Description
Problem statement
Empty string values were written to CSV as unquoted strings prior Spark version 2.4.0.
From version 2.4.0 empty string values end up as "" values in CSV files which is a problem if an application was expected to not wrap empty values in quotes (which is certainly the case if the CSV is intended to be used in Microsoft PowerBI for example as it doesn't handle CSV files with double quotes).

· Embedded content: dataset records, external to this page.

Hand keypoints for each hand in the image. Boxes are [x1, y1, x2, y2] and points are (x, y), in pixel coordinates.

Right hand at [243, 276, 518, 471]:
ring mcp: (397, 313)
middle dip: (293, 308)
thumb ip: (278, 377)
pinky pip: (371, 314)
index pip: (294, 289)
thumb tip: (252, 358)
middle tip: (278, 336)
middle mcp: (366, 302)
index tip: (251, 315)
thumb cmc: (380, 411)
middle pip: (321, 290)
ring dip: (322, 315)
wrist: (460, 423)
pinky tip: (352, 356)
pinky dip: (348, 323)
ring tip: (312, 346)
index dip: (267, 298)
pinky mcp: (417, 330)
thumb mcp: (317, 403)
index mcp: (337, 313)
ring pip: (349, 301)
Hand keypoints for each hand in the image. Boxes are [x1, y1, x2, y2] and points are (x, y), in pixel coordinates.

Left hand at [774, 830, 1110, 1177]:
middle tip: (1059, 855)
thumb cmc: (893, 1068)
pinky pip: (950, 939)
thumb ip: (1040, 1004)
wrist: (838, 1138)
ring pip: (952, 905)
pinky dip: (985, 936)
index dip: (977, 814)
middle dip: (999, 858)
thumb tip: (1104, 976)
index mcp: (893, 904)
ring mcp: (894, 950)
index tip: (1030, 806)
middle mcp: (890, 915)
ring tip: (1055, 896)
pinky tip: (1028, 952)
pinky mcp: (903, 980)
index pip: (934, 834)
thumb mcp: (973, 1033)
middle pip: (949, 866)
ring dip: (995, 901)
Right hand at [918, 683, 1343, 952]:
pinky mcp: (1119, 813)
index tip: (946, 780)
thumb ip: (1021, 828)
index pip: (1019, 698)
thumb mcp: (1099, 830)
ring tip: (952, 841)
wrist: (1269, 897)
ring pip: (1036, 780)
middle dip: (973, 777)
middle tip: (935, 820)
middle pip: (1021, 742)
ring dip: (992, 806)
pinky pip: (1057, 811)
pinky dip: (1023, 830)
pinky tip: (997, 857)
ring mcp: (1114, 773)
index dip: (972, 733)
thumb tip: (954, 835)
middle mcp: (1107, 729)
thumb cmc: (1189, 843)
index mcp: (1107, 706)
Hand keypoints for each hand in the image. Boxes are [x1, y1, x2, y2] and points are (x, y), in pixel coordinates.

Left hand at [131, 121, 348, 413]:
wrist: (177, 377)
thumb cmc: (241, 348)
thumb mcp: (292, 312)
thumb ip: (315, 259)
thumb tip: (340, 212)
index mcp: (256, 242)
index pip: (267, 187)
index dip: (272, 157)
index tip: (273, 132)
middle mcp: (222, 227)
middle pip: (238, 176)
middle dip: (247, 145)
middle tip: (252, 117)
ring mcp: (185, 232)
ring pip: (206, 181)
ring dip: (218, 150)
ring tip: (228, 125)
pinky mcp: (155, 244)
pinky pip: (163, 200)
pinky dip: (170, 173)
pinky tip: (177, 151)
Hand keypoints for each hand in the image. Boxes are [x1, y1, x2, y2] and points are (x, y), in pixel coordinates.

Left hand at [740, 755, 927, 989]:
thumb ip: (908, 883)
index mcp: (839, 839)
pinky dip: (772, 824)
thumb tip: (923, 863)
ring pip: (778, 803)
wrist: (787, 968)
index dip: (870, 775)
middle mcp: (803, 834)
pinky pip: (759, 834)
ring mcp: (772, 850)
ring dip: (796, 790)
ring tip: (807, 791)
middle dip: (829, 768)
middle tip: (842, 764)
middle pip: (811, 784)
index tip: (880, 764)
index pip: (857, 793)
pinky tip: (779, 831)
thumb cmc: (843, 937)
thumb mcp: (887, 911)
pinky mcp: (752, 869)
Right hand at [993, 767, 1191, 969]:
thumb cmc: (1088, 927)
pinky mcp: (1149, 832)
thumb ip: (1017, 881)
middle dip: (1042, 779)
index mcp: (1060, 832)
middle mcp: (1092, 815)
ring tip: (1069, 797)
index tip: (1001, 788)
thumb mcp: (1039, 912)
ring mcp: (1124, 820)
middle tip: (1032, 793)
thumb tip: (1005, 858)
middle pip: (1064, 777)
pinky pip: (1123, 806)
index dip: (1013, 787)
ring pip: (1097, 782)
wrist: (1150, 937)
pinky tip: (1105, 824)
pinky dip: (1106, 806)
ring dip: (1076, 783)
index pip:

The following code ends up with the following results in the different versions of Spark:
Spark version | Code | Result |
---|---|---|
2.3.0 | val df = List("aa", "", "bb").toDF("name") df.coalesce(1).write.option("header", "true").csv("/23.csv") |
name aa bb |
2.4.0 | val df = List("aa", "", "bb").toDF("name") df.coalesce(1).write.option("header", "true").csv("/24.csv") |
name aa "" bb |
2.4.0 | val df = List("aa", "", "bb").toDF("name") df.coalesce(1).write.option("header", "true").option("quote", "").csv("/24-2.csv") |
name aa "" bb |
If the intention was to produce standard-looking CSV files (even though CSV standard doesn't exists) we still need a way to disable automatic quoting.
Also, using
option("quote", "\u0000")
had no effect; double-quotes were used still.
Proposed solution
Using the option
option("quote", "")
should disable quotes.